А потом глупости вдруг кончились.
Стало ли их меньше? Не думаю. Они заматерели, напитались солидностью. Называются - Жизнь.
Мой дядя не кто-нибудь, а двухметрового роста приборостроительный инженер в очках, немного похожий на Шостаковича.
Образ его жизни вынуждает меня подводить некоторые итоги.
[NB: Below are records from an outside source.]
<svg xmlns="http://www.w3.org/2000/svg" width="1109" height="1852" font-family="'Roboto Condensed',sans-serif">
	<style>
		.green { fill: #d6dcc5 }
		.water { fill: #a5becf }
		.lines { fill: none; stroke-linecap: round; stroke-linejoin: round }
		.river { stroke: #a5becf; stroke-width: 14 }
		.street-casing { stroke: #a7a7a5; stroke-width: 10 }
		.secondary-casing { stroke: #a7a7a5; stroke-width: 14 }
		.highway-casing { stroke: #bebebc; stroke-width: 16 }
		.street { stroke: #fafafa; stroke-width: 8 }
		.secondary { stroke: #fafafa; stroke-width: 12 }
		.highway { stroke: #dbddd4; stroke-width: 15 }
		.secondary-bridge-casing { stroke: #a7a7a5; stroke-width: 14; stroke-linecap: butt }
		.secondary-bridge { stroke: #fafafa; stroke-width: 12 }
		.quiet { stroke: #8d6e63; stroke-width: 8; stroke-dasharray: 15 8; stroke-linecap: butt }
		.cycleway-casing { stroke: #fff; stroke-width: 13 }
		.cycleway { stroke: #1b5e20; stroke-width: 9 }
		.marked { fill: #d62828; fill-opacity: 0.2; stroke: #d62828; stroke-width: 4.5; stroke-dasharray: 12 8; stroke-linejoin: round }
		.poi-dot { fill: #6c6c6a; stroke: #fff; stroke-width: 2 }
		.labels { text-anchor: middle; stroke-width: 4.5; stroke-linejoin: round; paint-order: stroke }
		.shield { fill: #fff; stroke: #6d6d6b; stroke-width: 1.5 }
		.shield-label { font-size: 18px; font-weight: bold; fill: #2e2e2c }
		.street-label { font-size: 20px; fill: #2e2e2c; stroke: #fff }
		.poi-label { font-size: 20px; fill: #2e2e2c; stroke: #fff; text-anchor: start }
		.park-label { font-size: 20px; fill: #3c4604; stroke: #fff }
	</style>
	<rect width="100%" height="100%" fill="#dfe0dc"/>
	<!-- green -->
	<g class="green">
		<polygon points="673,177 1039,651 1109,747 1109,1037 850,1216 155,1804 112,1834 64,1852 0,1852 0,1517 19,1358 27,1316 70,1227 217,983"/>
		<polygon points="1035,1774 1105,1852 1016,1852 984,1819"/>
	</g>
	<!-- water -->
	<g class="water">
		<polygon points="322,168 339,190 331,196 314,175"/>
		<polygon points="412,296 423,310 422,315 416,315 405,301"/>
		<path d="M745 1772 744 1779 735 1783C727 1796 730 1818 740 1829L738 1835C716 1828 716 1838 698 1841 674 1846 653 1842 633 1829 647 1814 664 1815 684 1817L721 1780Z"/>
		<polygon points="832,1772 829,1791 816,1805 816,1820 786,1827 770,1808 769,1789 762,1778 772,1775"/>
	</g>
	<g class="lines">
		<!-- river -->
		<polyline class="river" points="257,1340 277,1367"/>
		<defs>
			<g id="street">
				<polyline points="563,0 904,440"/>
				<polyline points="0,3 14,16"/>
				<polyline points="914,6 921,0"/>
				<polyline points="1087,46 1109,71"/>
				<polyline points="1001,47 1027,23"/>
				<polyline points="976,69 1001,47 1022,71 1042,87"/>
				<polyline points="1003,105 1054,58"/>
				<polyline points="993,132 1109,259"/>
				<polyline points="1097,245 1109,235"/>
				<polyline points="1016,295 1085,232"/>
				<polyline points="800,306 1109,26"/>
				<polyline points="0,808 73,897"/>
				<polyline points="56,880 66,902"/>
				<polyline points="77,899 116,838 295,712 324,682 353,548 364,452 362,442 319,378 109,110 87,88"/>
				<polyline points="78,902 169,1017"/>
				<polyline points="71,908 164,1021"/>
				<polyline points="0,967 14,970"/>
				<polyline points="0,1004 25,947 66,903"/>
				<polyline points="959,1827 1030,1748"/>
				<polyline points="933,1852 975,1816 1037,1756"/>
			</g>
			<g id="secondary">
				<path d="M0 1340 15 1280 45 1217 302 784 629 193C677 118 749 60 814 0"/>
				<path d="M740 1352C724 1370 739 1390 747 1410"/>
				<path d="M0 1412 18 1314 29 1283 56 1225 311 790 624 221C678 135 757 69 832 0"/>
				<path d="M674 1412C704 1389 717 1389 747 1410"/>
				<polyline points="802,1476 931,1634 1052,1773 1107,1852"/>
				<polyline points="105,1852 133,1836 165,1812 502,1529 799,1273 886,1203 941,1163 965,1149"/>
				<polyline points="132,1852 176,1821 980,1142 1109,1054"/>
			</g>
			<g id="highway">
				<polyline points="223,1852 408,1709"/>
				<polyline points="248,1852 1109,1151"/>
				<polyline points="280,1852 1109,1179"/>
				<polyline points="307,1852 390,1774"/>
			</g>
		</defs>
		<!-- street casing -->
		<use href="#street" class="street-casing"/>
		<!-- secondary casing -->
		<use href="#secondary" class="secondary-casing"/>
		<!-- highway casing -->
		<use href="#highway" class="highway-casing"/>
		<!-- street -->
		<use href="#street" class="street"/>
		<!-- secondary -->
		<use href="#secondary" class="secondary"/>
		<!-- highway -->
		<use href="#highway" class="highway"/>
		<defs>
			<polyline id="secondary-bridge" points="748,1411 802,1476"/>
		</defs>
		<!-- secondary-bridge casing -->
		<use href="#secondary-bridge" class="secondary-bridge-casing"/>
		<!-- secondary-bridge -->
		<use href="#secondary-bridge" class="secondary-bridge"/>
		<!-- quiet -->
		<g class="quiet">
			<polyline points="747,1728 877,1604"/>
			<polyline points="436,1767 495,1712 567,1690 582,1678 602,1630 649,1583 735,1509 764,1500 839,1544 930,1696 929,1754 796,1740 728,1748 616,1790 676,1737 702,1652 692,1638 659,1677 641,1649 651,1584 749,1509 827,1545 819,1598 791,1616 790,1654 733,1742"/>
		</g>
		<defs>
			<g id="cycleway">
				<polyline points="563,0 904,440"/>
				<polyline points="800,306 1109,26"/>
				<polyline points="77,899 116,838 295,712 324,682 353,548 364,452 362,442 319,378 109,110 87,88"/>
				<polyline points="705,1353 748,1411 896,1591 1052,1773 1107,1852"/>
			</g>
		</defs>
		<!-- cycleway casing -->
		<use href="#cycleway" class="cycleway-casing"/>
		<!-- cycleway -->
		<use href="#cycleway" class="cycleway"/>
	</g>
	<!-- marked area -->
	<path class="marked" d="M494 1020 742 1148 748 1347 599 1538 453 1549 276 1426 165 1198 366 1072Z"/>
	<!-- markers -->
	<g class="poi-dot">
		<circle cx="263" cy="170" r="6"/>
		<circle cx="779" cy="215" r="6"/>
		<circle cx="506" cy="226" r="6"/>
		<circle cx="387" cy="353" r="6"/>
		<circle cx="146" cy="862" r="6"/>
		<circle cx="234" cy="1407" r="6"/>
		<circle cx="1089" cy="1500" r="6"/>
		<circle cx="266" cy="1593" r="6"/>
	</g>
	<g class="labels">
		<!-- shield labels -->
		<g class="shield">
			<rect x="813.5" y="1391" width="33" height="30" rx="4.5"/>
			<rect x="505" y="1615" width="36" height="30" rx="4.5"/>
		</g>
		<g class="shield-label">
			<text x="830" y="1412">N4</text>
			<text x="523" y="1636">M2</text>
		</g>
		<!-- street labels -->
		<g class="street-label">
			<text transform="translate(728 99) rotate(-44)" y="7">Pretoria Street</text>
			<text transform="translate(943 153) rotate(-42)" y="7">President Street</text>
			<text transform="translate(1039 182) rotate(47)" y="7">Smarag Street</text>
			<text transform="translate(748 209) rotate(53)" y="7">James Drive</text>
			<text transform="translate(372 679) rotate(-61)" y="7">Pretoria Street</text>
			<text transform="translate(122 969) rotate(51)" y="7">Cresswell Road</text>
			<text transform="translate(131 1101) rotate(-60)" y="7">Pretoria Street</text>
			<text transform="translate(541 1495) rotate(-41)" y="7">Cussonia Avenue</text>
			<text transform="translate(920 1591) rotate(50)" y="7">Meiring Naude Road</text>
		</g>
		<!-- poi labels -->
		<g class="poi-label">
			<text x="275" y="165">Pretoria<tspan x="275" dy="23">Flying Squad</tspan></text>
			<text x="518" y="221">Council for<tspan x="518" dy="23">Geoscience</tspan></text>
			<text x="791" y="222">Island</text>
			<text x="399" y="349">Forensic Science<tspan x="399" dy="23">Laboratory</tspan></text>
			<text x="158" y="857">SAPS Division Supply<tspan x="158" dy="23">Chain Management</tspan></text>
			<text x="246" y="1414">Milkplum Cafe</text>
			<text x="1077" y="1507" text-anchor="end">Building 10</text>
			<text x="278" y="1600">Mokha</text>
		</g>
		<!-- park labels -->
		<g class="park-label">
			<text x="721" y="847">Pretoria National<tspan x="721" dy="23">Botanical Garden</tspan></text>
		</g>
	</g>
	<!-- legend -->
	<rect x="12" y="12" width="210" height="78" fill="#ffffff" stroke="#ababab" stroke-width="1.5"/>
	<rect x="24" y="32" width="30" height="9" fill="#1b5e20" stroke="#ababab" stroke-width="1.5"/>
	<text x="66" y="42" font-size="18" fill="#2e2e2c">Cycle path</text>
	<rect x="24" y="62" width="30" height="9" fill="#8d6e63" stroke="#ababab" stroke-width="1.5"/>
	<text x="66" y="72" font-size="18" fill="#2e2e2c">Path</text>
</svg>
Что поделаешь, за все приходится платить.
В восьмидесятые годы и в начале девяностых дядя, как только случался август, исправно расставался с ненавистной Москвой и приезжал к нам на дачу, попить в карельских лесах. Отчим мой старательно угадывал дядины нехитрые желания и всячески им потакал.
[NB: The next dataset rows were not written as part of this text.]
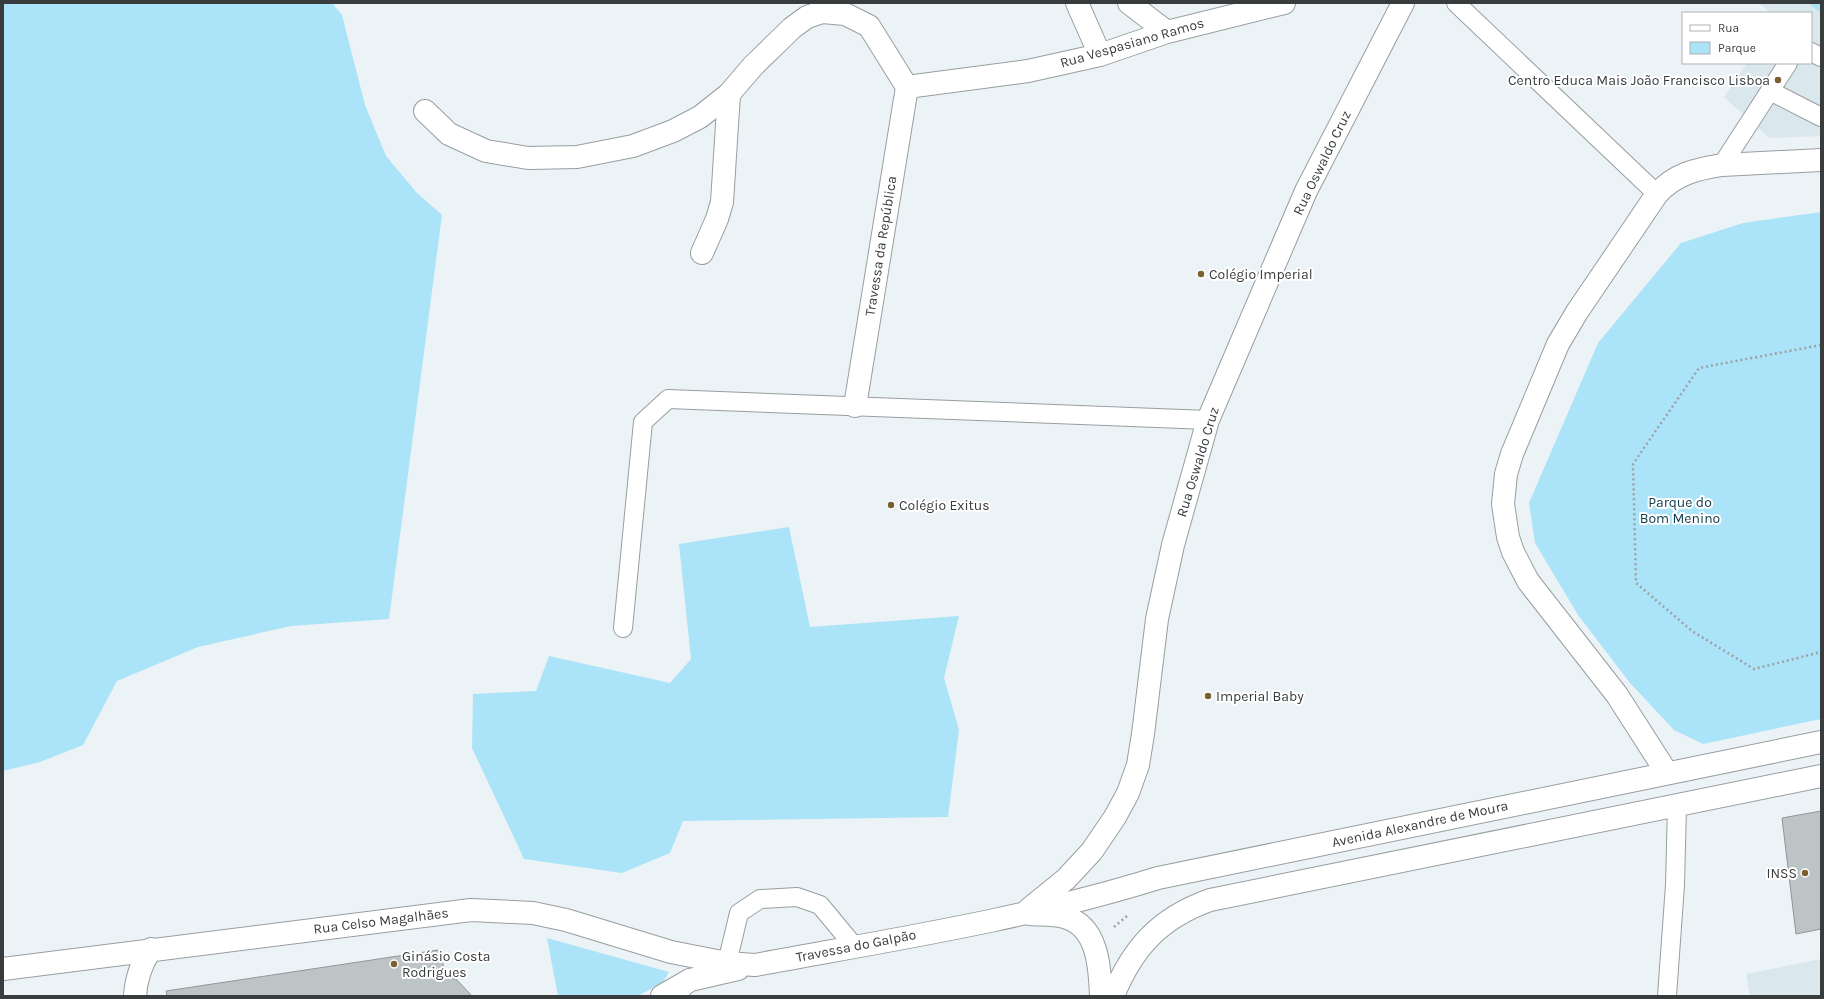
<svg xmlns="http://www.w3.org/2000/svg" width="1824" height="999" viewBox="0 0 1824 999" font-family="Karla,sans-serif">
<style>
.built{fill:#dae8ee}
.green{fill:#abe3f8}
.building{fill:#bdc4c6;stroke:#909799}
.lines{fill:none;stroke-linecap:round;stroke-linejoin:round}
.lane-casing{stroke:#989ea0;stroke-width:20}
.street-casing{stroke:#989ea0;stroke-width:24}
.secondary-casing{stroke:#989ea0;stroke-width:24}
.primary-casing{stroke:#989ea0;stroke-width:24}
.path{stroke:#9ca2a4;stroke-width:2.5;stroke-dasharray:2 3;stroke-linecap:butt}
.lane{stroke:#fff;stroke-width:18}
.street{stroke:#fff;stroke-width:22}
.secondary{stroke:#fff;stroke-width:22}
.primary{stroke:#fff;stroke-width:22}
.poi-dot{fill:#7a6031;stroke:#fff;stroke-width:1.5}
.labels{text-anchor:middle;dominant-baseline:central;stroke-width:4;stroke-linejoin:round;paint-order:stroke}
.street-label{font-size:14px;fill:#393c3d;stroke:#fff}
.poi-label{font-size:14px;fill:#393c3d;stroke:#fff;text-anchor:start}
.park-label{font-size:14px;fill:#0e3a48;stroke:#fff}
</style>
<rect width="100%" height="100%" fill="#ecf3f6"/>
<!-- built -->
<path class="built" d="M1758,3H1821V136L1769,138L1724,97L1747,63H1811V13H1771Z
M1821,959V996H1750L1746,974Z"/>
<!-- green -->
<path class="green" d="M3,3H332L342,15L365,105L386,156L417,193L442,215L389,619L291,626L198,647L117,681L83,745L40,762L3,771Z
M1808,3H1821V13Z
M1821,212V719L1703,744L1674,730L1630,683L1578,615L1535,543L1529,503L1598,343L1681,243L1743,223Z
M789,527L810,627L959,616L944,678L959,730L948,817L683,821L670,853L622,873L524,859L472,748L473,694L536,691L549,656L670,683L691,659L679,544Z
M547,938L669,972L663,982L638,996H558Z"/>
<!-- building -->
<path class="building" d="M1821,811V929L1796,934L1782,818Z
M438,950L448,978L456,979L472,996H167L166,991Z"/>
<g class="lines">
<defs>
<path id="lane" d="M1456,3L1657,194
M1811,52L1821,57
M1770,91L1821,117
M1722,165L1788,63
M623,628L643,422L668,399L1208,420
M727,963L739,913L760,899L797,897L820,905L854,946
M1667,996L1675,885L1677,806"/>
<path id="street" d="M1077,3L1100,55
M1129,3L1167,32
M907,87L1028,71L1100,55L1167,32L1284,3
M425,111L449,134L486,151L528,158L577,157L633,146L673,131L700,117L729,94L753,66L792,28L807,17L822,12L845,14L869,26L907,87
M702,253L717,219L722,202L729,94
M855,406L907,87
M1667,773L1617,695L1528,581L1513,552L1508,537L1503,504L1506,474L1512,454L1558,344L1577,312L1657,194C1675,174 1696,169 1722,165L1821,160
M662,996L690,980"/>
<path id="secondary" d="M1030,914C1041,915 1053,914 1064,917C1098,925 1100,968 1101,996
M3,969L471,910L533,913L566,920L671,952L727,963L755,965
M135,996C136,978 141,964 151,949
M677,996L681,986L690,980L738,969"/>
<path id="primary" d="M1029,909L1066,879L1092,851L1115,817L1128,793L1138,765L1143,734L1157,619L1173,545L1208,420L1306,191L1403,3
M755,965C890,940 1027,919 1158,878L1821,742
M1113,996C1133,947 1160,918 1210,900L1821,776"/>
</defs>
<!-- lane casing -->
<use href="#lane" class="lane-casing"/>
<!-- street casing -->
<use href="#street" class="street-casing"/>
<!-- secondary casing -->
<use href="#secondary" class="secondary-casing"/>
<!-- primary casing -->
<use href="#primary" class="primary-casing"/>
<!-- path -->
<path class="path" d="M1821,345L1699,368L1633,464L1636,583L1692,631L1754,669L1821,652
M1114,927L1127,916"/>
<!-- lane -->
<use href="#lane" class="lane"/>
<!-- street -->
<use href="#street" class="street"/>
<!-- secondary -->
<use href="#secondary" class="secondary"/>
<!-- primary -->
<use href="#primary" class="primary"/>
</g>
<!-- markers -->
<g class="poi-dot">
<circle cx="1778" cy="80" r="4"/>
<circle cx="1201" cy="274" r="4"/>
<circle cx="891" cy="505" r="4"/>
<circle cx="1208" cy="696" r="4"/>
<circle cx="1805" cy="873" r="4"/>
<circle cx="394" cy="964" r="4"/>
</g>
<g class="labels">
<!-- street labels -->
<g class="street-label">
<text transform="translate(1132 43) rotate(-16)">Rua Vespasiano Ramos</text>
<text transform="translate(1322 163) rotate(-64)">Rua Oswaldo Cruz</text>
<text transform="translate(881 246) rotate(-81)">Travessa da República</text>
<text transform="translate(1198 462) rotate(-73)">Rua Oswaldo Cruz</text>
<text transform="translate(1420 824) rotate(-12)">Avenida Alexandre de Moura</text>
<text transform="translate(381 921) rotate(-7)">Rua Celso Magalhães</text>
<text transform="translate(856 946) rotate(-11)">Travessa do Galpão</text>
</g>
<!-- poi labels -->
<g class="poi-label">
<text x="1770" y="80" text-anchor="end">Centro Educa Mais João Francisco Lisboa</text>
<text x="1209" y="274">Colégio Imperial</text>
<text x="899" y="505">Colégio Exitus</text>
<text x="1216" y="696">Imperial Baby</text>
<text x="1797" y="873" text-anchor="end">INSS</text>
<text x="402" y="956">Ginásio Costa<tspan x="402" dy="16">Rodrigues</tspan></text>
</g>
<!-- park labels -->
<g class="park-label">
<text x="1680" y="502">Parque do<tspan x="1680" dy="16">Bom Menino</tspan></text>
</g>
</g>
<!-- border -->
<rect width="1824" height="999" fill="none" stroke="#393c3d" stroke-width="8"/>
<!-- legend -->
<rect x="1682" y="12" width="130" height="52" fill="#ffffff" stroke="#b0b1b1"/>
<rect x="1690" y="25" width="20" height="6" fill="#ffffff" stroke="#b0b1b1"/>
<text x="1718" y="32" font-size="12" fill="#393c3d">Rua</text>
<rect x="1690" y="42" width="20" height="12" fill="#abe3f8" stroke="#b0b1b1"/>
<text x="1718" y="52" font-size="12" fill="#393c3d">Parque</text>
</svg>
Угодивши в лес, дядя скучал и томился.
Особенно моя матушка, то бишь егойная сестра, наказывала его за вчерашние подвиги. Подвергала, как он выражался, остракизму. Так, например, они с отчимом не слишком запомнили путч 1991 года и вообще плохо поняли, что произошло. Зато потом, гуляя по лесу, дядя муторно сокрушался:
- Пугу жалко. Жалко Пугу! Нечем Пугу-то помянуть, да. Помянуть бы Пугу! Да нечем.
Потом срывался на хвойно-лиственный промискуитет:
- Погулять так... подрочить на березку...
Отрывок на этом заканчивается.